A mobile phone stall in Yangon. Qatar’s Ooredoo, winner of one of two telecom licences for Myanmar, introduced during a press conference its plans for one of the world’s last virtually untapped mobile phone markets.

AFP/Yangon

Qatari telecoms giant Ooredoo yesterday pledged to introduce “affordable” phone services to Myanmar next year as it pumps $15bn into one of the world’s few remaining frontier mobile markets.

The firm, which in June along with Norway’s Telenor won bids to provide mobile coverage to a nation where less than 10% of the population has telephone access, should be formally awarded its 15-year 3G licence by the end of this year.

It will then start to roll out its mobile services - including money transfers and weather data for farmers - within six months, a company executive told reporters in Yangon.

“People can use Ooredoo’s services next year... we need to build quickly, not only in cities but also in rural areas,” Ross Cormack, of Ooredoo, said.

Few in Myanmar can currently afford mobile phones and SIM card fees, which in the past cost about $200, although the government is now trying to make prices more affordable.

Asked how calls will be priced - in a country where about a quarter of the population live below the national poverty line - Cormack said: “I can’t say exactly but you will find it attractive and affordable.”
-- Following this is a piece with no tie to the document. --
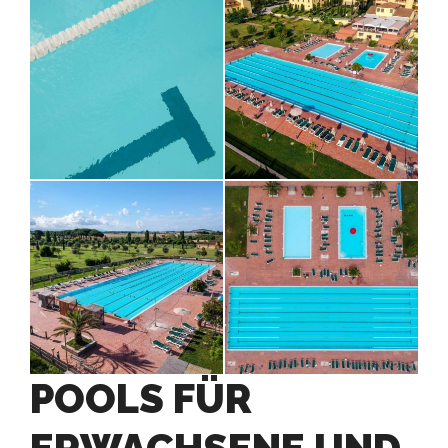
POOLS FÜR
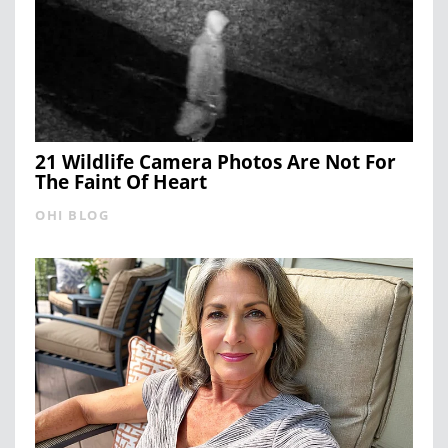
21 Wildlife Camera Photos Are Not For
The Faint Of Heart
OHI BLOG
In a statement in July Myanmar’s government said Ooredoo had “committed” to selling SIM cards for about $1.5 and to charging roughly four cents for off-peak calls.

“We will deliver SIM cards and all the services at every road-side store and to villages,” Cormack said, adding up to 97% of Myanmar’s 60mn people will have access to his company’s services within five years.

Mobile coverage in the former junta-ruled nation is extremely limited, with less than 10% of the population enjoying access to a telephone.

Ooredoo, formerly known as Qtel, will invest in selling its services at tens of thousands of outlets across the country, it said, with a focus on add-ons including mobile money transfers and providing market prices, weather updates and equipment rental costs to help farmers in remote areas.

Valid for 15 years, the licences are the first to be awarded by the formerly junta-ruled nation, and will see the two foreign firms enter a market once monopolised by a pair of state companies.